In this light, it is of interest to note that many of our sample firms still looked to use offshore vehicles, even despite the introduction of taxes levied on dividends to offshore companies. Again, this would suggest that lower tax rates alone are unlikely to be the sole explanation for the extensive use of the specific THOFCs we identified, found in the triad of the Cayman Islands, BVI and Hong Kong.

Conclusion

We believe the very high levels of outward investment from China to the triad can in part be explained by Chinese MNEs wishing to exploit offshore capital markets and superior institutional environments. Chinese MNEs invest in specific THOFCs because it is these jurisdictions alone that allow them to access capital markets and institutions unavailable to them domestically.

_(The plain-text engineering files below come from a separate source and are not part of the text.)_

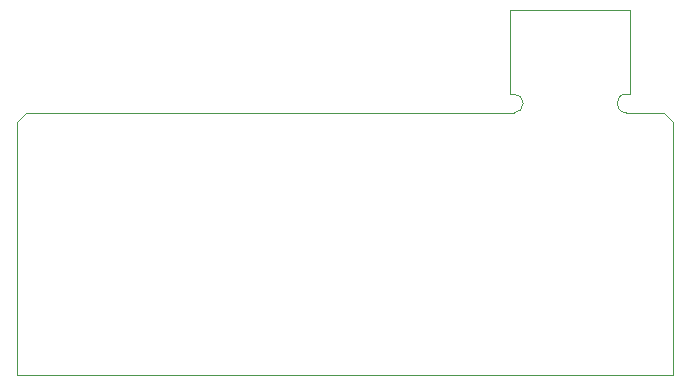
<source format=gbr>
%TF.GenerationSoftware,KiCad,Pcbnew,(7.0.0)*%
%TF.CreationDate,2023-03-18T12:34:52-05:00*%
%TF.ProjectId,Piggyback_2_0,50696767-7962-4616-936b-5f325f302e6b,rev?*%
%TF.SameCoordinates,Original*%
%TF.FileFunction,Profile,NP*%
%FSLAX46Y46*%
G04 Gerber Fmt 4.6, Leading zero omitted, Abs format (unit mm)*
G04 Created by KiCad (PCBNEW (7.0.0)) date 2023-03-18 12:34:52*
%MOMM*%
%LPD*%
G01*
G04 APERTURE LIST*
%TA.AperFunction,Profile*%
%ADD10C,0.100000*%
%TD*%
G04 APERTURE END LIST*
D10*
X135731250Y-73818750D02*
X132850000Y-73818750D01*
X132556250Y-72231250D02*
G75*
G03*
X132556250Y-73818750I50J-793750D01*
G01*
X123031250Y-72231250D02*
X122737500Y-72231250D01*
X81756250Y-73818750D02*
X116681250Y-73818750D01*
X116681250Y-96043750D02*
X80962500Y-96043750D01*
X116681250Y-73818750D02*
X122737500Y-73818750D01*
X132850000Y-72231250D02*
X132556250Y-72231250D01*
X80962500Y-74612500D02*
X81756250Y-73818750D01*
X122737500Y-73818750D02*
X123031250Y-73818750D01*
X132850000Y-72231250D02*
X132850000Y-65087500D01*
X135731250Y-73818750D02*
X136525000Y-74612500D01*
X136525000Y-74612500D02*
X136525000Y-96043750D01*
X132556250Y-73818750D02*
X132850000Y-73818750D01*
X136525000Y-96043750D02*
X116681250Y-96043750D01*
X123031250Y-73818750D02*
G75*
G03*
X123031250Y-72231250I50J793750D01*
G01*
X80962500Y-96043750D02*
X80962500Y-74612500D01*
X132850000Y-65087500D02*
X122737500Y-65087500D01*
X122737500Y-65087500D02*
X122737500Y-72231250D01*
M02*

</source>
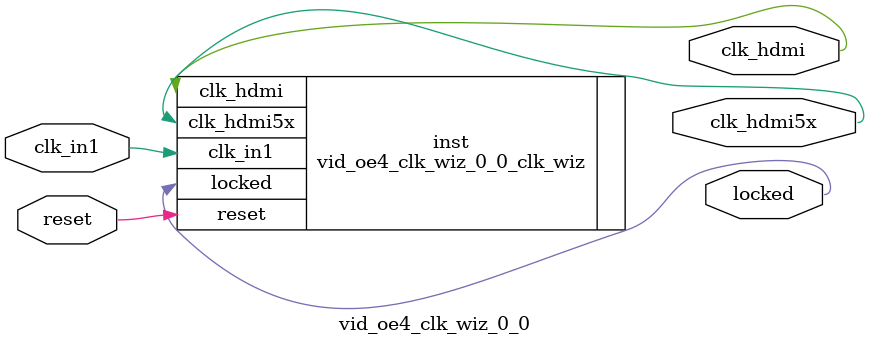
<source format=v>


`timescale 1ps/1ps

(* CORE_GENERATION_INFO = "vid_oe4_clk_wiz_0_0,clk_wiz_v6_0_11_0_0,{component_name=vid_oe4_clk_wiz_0_0,use_phase_alignment=true,use_min_o_jitter=false,use_max_i_jitter=false,use_dyn_phase_shift=false,use_inclk_switchover=false,use_dyn_reconfig=false,enable_axi=0,feedback_source=FDBK_AUTO,PRIMITIVE=MMCM,num_out_clk=2,clkin1_period=12.000,clkin2_period=10.0,use_power_down=false,use_reset=true,use_locked=true,use_inclk_stopped=false,feedback_type=SINGLE,CLOCK_MGR_TYPE=NA,manual_override=false}" *)

module vid_oe4_clk_wiz_0_0 
 (
  // Clock out ports
  output        clk_hdmi,
  output        clk_hdmi5x,
  // Status and control signals
  input         reset,
  output        locked,
 // Clock in ports
  input         clk_in1
 );

  vid_oe4_clk_wiz_0_0_clk_wiz inst
  (
  // Clock out ports  
  .clk_hdmi(clk_hdmi),
  .clk_hdmi5x(clk_hdmi5x),
  // Status and control signals               
  .reset(reset), 
  .locked(locked),
 // Clock in ports
  .clk_in1(clk_in1)
  );

endmodule

</source>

Particular THOFCs, moreover, have different specialisations and are  networked together in ways that provide unique and inimitable services. So even despite the increased regulation and higher costs associated with offshore incorporation, Chinese MNEs continue to undertake FDI to these THOFCs. And, of course, while many countries aspire to become tax havens, it is actually only those with the best governance and institutions that actually succeed. Low taxes, therefore, appear to be only one, albeit important, attraction of THOFCs.

In light of the above arguments it is also important to keep in mind the idea that finance is also a vital component of economic activity that cannot be considered in isolation from production. The capital raised offshore by our sample of Chinese MNEs has facilitated both further domestic and international expansion, illustrating its direct links to production and the need to further incorporate the role of the offshore world, particularly in explaining emerging market MNE behaviour.

METHDOLOGY

Comparatively little academic research has been undertaken at the micro (firm)-level on the use of THOFCs. This is in part owing to the inherent secrecy of havens. This veil of secrecy makes it difficult to determine which firms have interests in THOFCs and what activities they engage in once offshore. One of the few windows through which to observe such behaviour is the publicly available data of firms that have raised capital on foreign stock markets. All businesses listed on stock markets in the USA, for example, must submit various formal documents to the US Securities Exchange Commission (SEC) (US SEC EDGAR database), including annual financial statements and reports. It is a requirement of the SEC that foreign private issuers complete a 20-F form annually. These submissions, owing to legal obligations, are generally candid in nature and provide detailed information on company accounts; capital raising activities and use of proceeds from such activities; information on the organisational structure; subsidiary information including the country in which any listing vehicle is incorporated and the use of offshore vehicles for such purposes.